▸ What this task involves
Copy out the listing in full, exactly as written, but not its pictures.

▸ Supplied data
━━━━

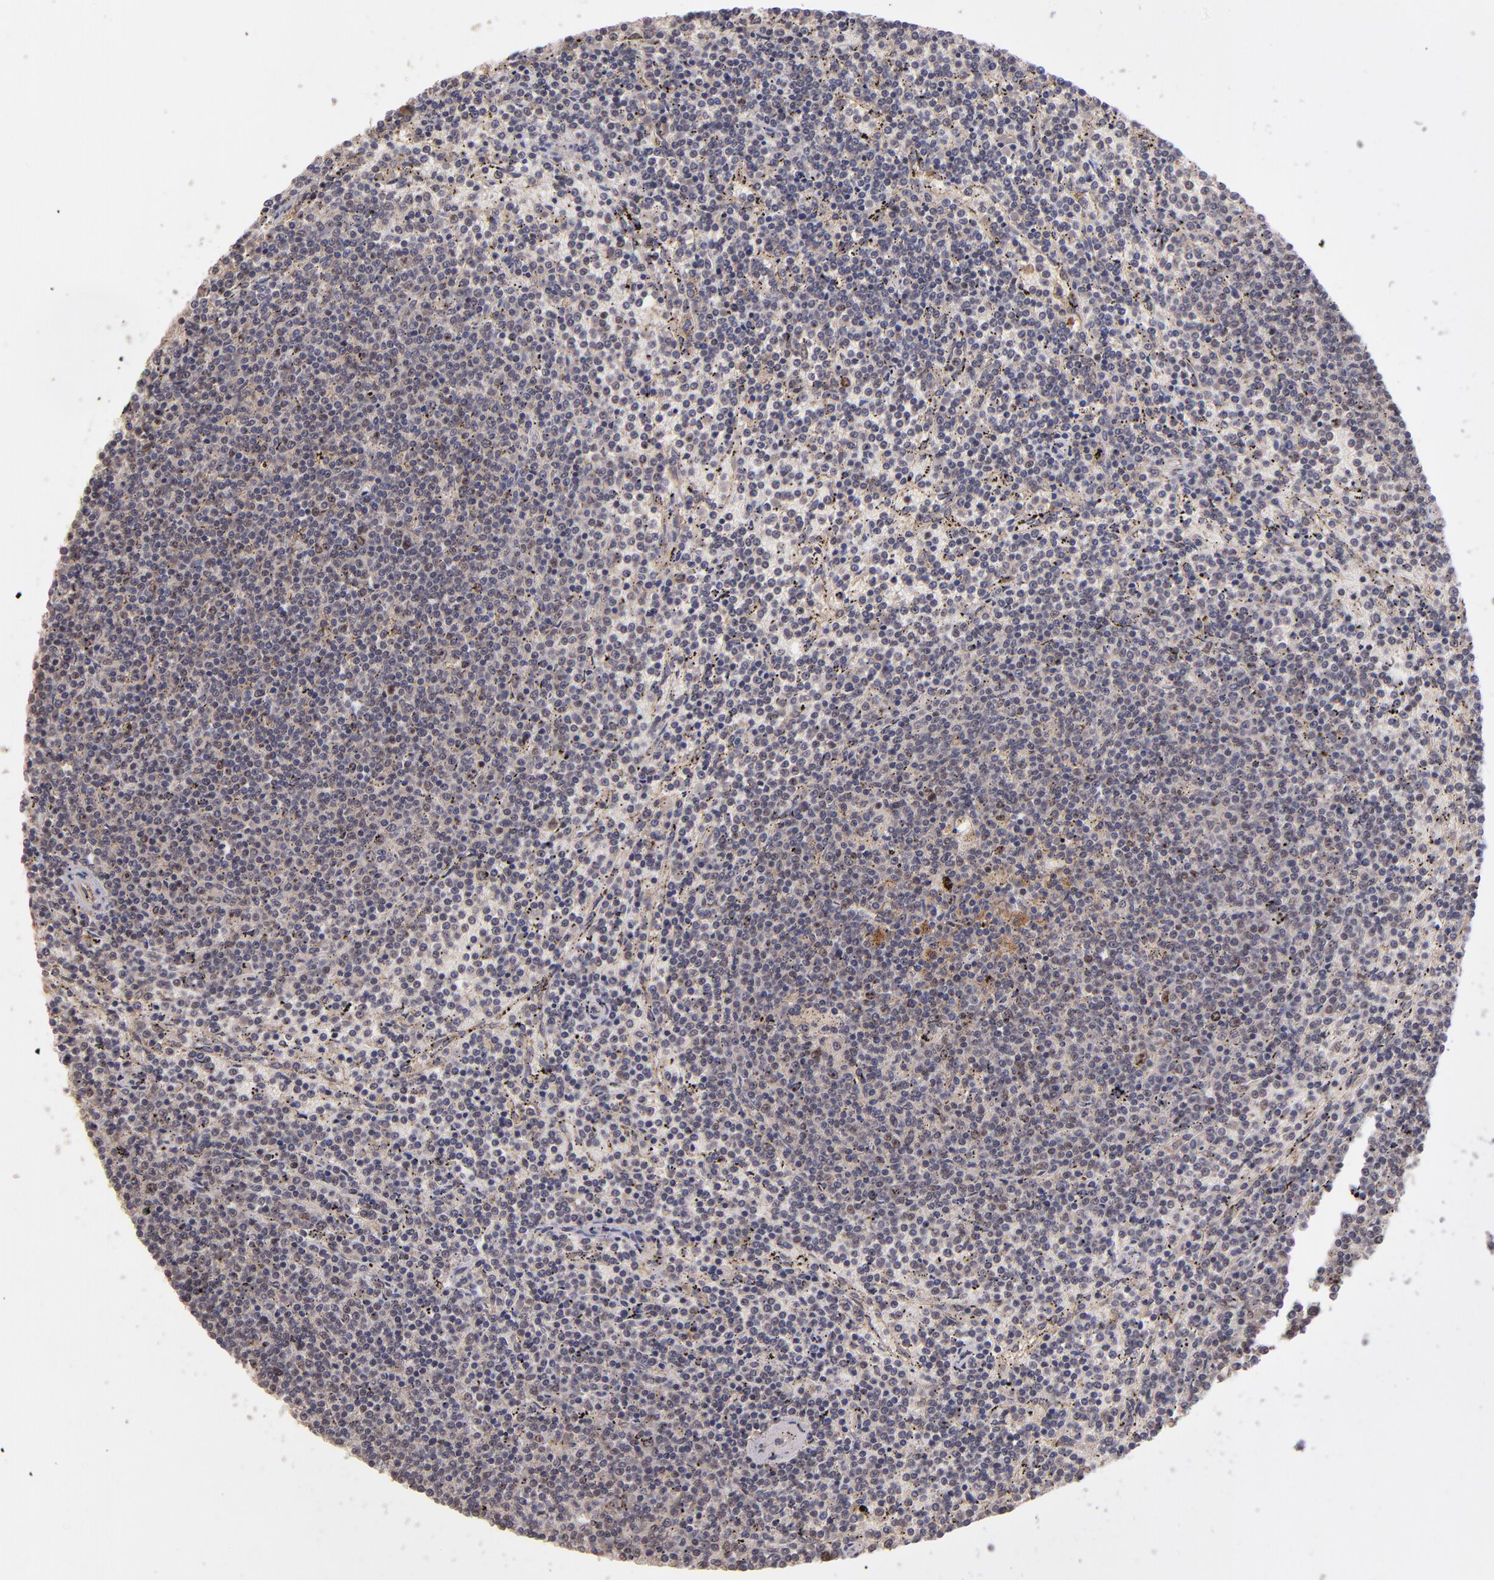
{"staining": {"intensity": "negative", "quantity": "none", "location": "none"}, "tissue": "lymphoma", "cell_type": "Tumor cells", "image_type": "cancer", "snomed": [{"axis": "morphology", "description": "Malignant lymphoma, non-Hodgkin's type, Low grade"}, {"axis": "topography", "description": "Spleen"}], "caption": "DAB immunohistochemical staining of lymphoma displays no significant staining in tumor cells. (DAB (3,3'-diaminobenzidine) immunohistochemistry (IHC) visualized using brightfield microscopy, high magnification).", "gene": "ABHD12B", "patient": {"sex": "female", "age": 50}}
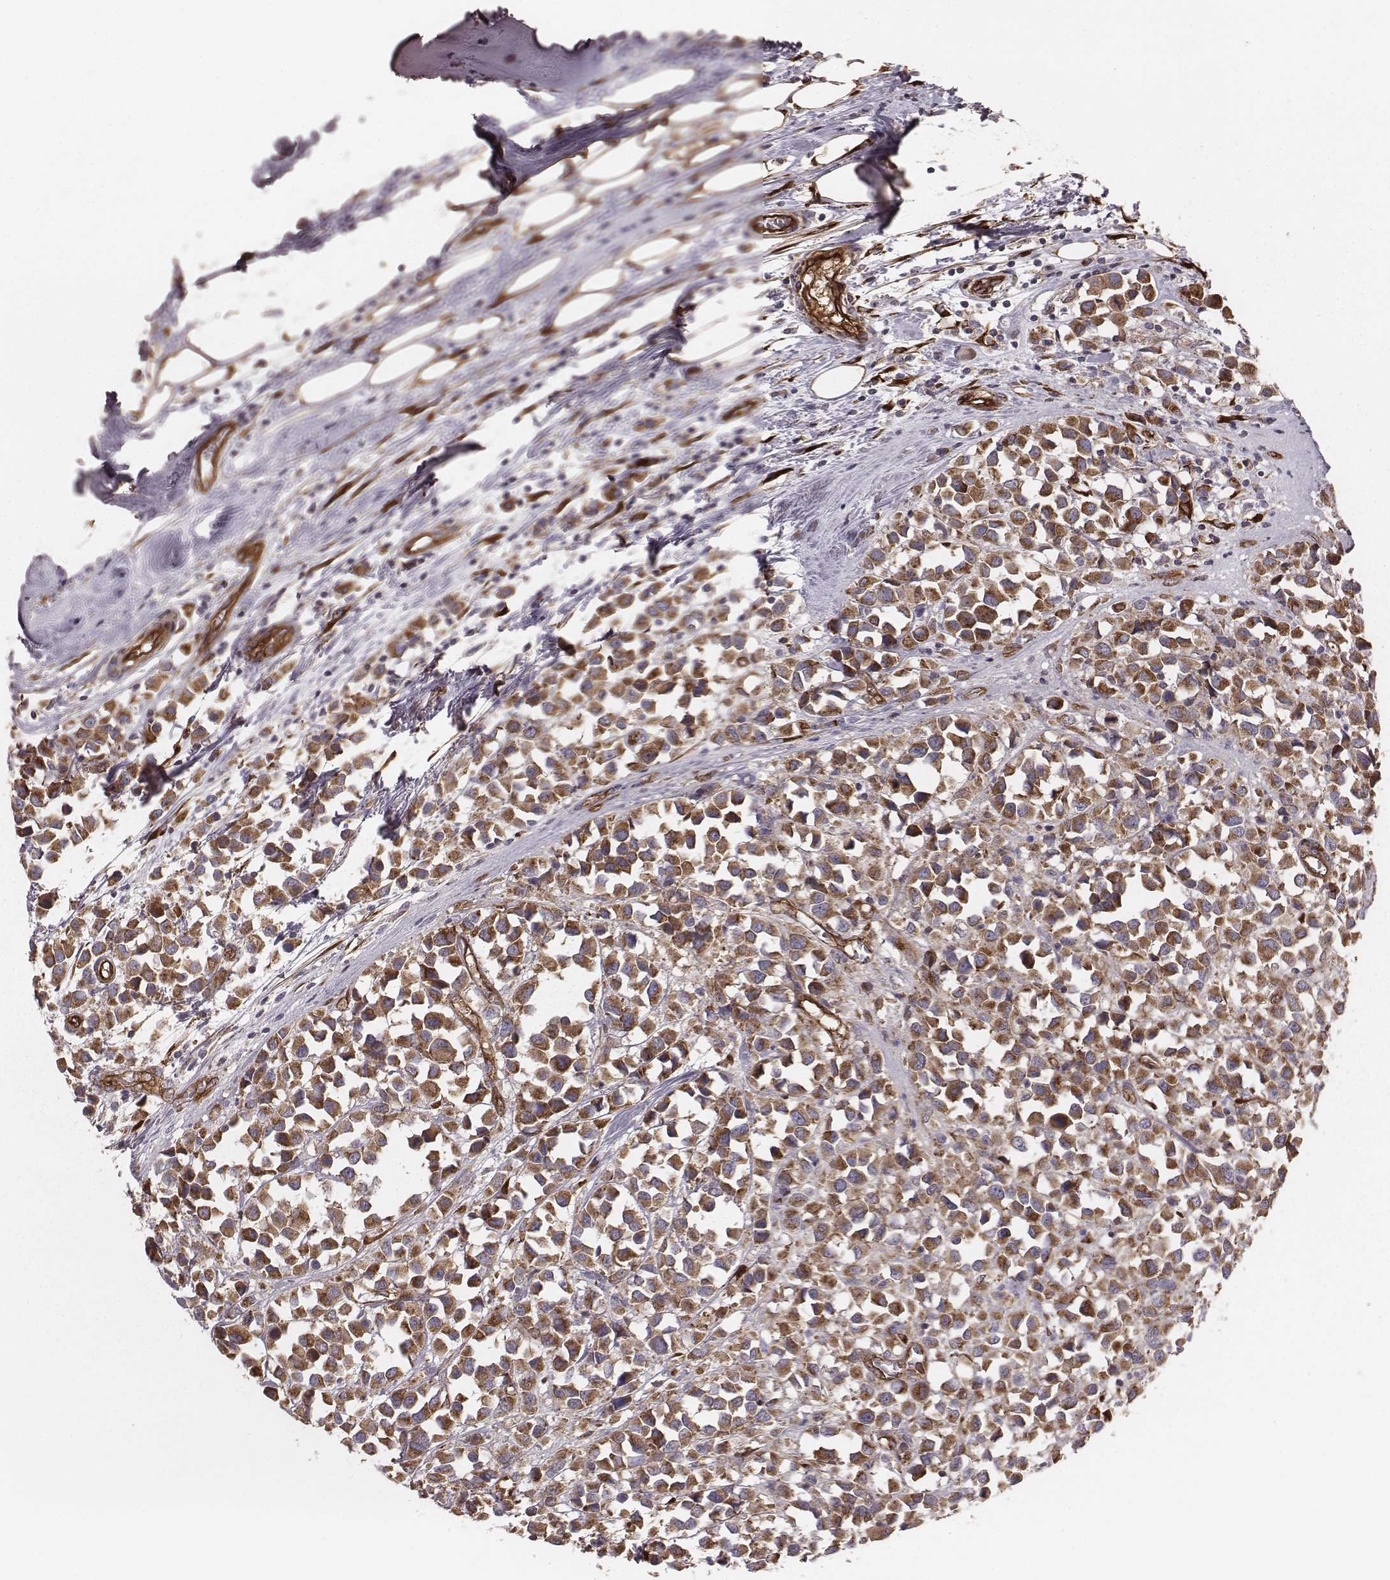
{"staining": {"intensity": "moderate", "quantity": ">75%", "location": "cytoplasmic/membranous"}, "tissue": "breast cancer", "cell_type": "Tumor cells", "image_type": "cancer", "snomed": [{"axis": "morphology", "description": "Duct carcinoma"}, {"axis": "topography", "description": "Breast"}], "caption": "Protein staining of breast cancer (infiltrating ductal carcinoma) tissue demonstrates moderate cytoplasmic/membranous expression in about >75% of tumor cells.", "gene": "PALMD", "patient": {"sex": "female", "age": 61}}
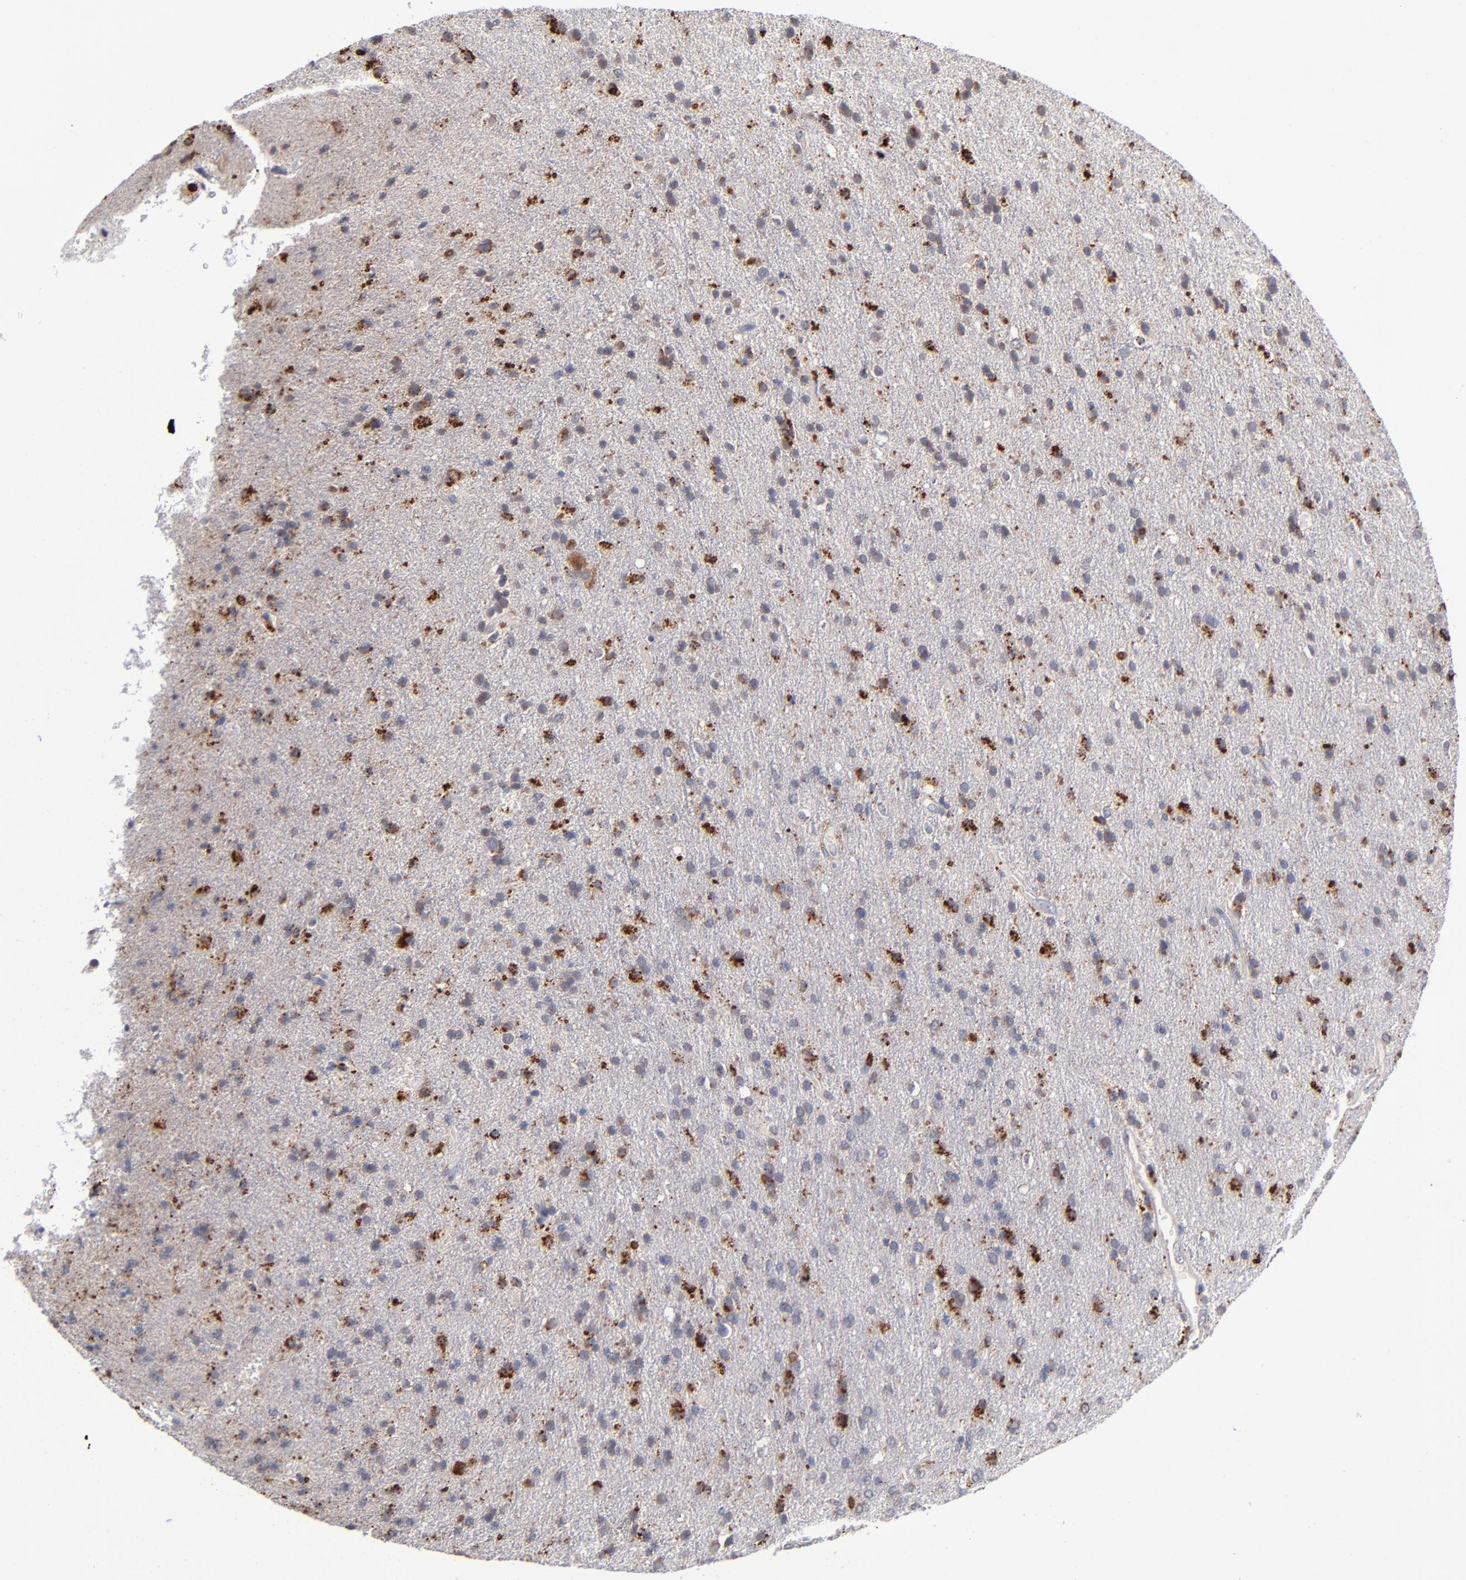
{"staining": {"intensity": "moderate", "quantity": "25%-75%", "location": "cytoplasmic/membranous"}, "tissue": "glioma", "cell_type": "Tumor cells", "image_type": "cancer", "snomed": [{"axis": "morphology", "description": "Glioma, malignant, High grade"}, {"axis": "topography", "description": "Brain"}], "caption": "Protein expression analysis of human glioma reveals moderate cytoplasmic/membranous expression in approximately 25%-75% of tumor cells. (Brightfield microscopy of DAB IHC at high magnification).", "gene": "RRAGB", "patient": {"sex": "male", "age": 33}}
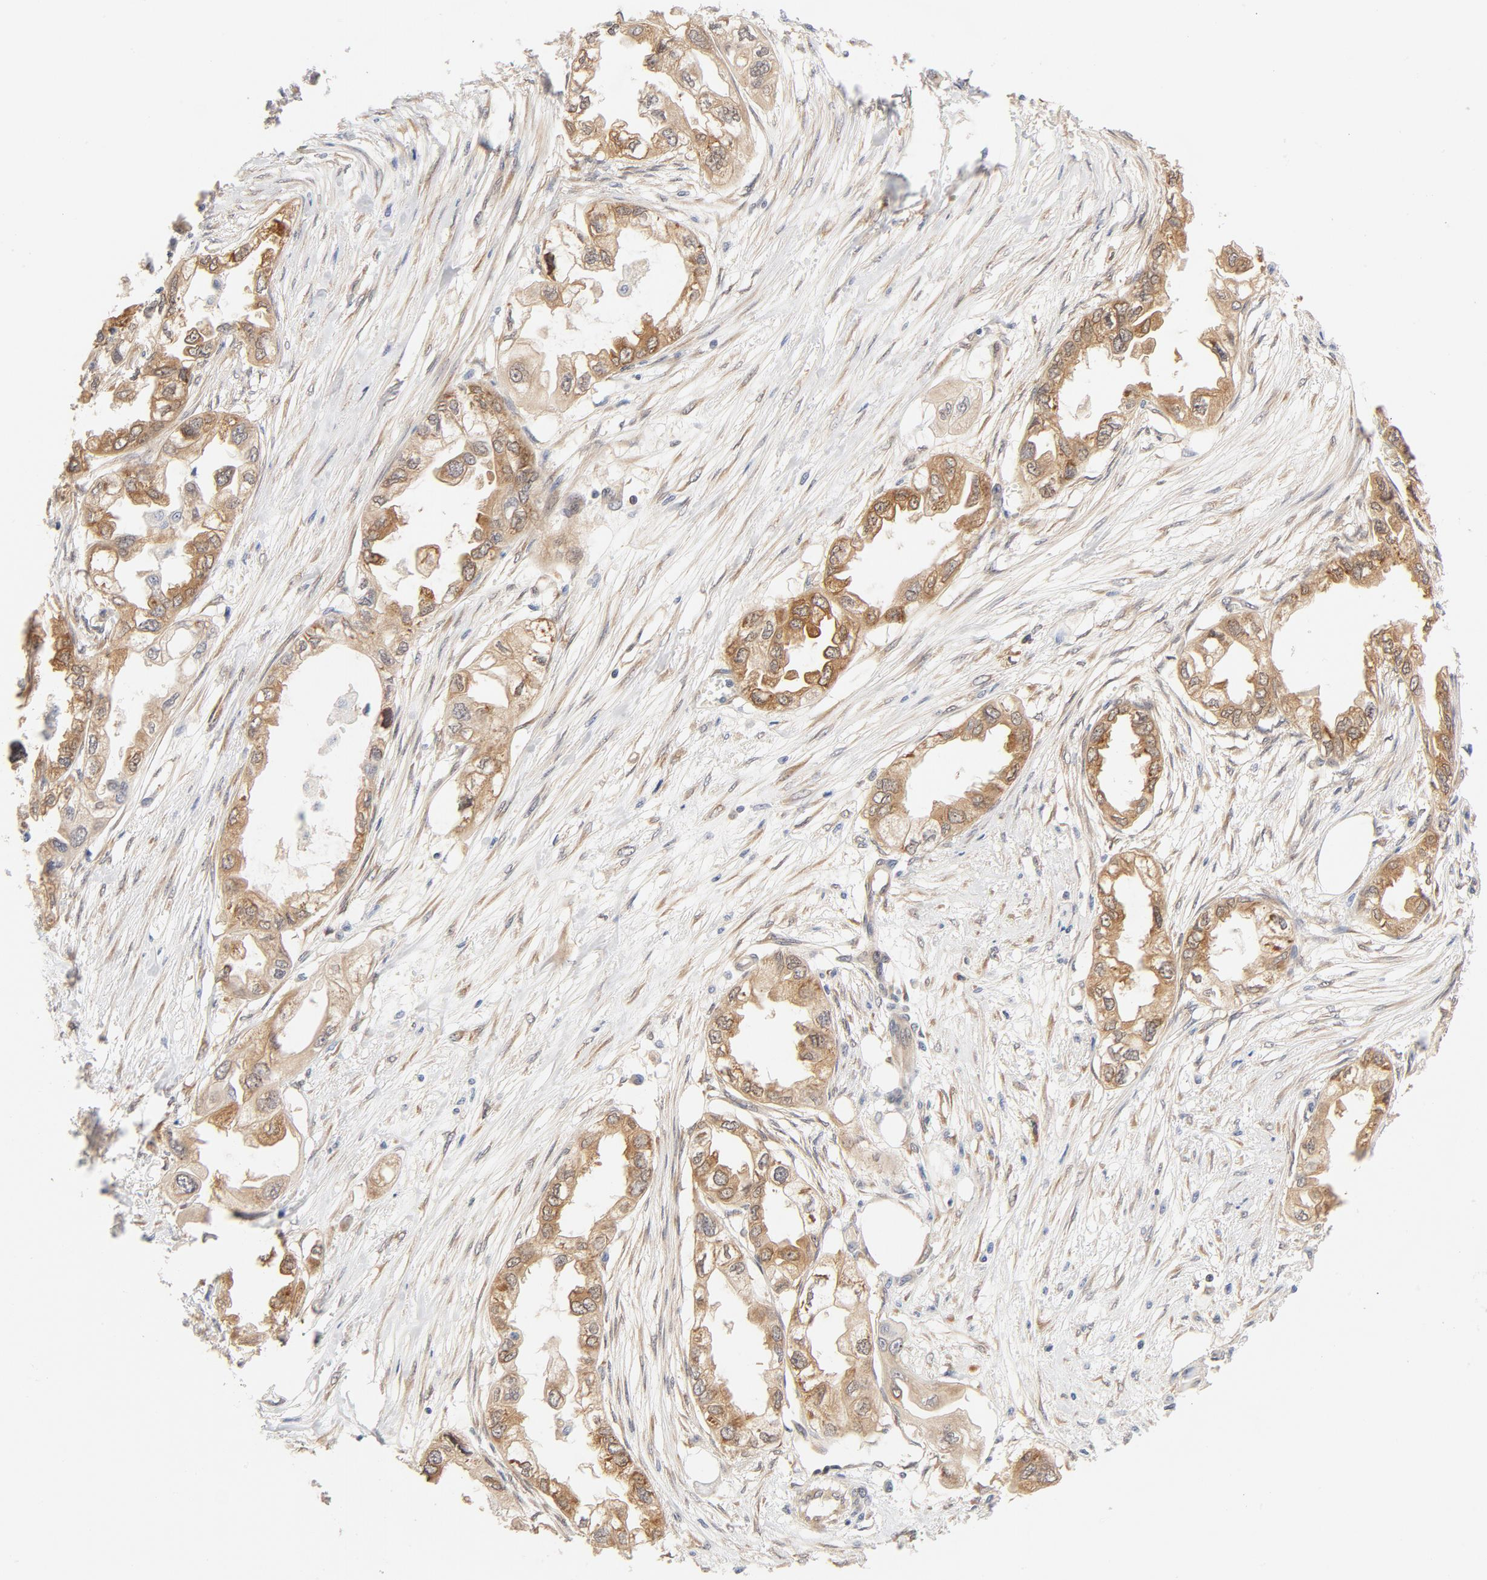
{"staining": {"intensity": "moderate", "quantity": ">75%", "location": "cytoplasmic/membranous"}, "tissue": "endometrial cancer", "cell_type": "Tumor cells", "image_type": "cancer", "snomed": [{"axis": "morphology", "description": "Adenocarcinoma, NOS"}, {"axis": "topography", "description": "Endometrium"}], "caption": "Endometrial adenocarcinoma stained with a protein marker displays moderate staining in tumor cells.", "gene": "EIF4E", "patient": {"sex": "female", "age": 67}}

━━━━

▸ Output of the exercise
{"staining": {"intensity": "negative", "quantity": "none", "location": "none"}, "tissue": "lymphoma", "cell_type": "Tumor cells", "image_type": "cancer", "snomed": [{"axis": "morphology", "description": "Malignant lymphoma, non-Hodgkin's type, Low grade"}, {"axis": "topography", "description": "Spleen"}], "caption": "DAB immunohistochemical staining of lymphoma displays no significant staining in tumor cells. (DAB (3,3'-diaminobenzidine) immunohistochemistry (IHC) visualized using brightfield microscopy, high magnification).", "gene": "ABHD12B", "patient": {"sex": "female", "age": 50}}
{"staining": {"intensity": "moderate", "quantity": ">75%", "location": "cytoplasmic/membranous"}, "tissue": "breast cancer", "cell_type": "Tumor cells", "image_type": "cancer", "snomed": [{"axis": "morphology", "description": "Duct carcinoma"}, {"axis": "topography", "description": "Breast"}], "caption": "Protein staining of breast cancer (infiltrating ductal carcinoma) tissue demonstrates moderate cytoplasmic/membranous expression in about >75% of tumor cells.", "gene": "PALMD", "patient": {"sex": "female", "age": 61}}
{"staining": {"intensity": "moderate", "quantity": "25%-75%", "location": "cytoplasmic/membranous"}, "tissue": "glioma", "cell_type": "Tumor cells", "image_type": "cancer", "snomed": [{"axis": "morphology", "description": "Glioma, malignant, High grade"}, {"axis": "topography", "description": "Brain"}], "caption": "Protein expression analysis of human glioma reveals moderate cytoplasmic/membranous expression in approximately 25%-75% of tumor cells. (Brightfield microscopy of DAB IHC at high magnification).", "gene": "RRAGB", "patient": {"sex": "male", "age": 33}}
{"staining": {"intensity": "moderate", "quantity": ">75%", "location": "cytoplasmic/membranous"}, "tissue": "endometrial cancer", "cell_type": "Tumor cells", "image_type": "cancer", "snomed": [{"axis": "morphology", "description": "Adenocarcinoma, NOS"}, {"axis": "topography", "description": "Endometrium"}], "caption": "Endometrial adenocarcinoma stained with a protein marker displays moderate staining in tumor cells.", "gene": "EIF4E", "patient": {"sex": "female", "age": 67}}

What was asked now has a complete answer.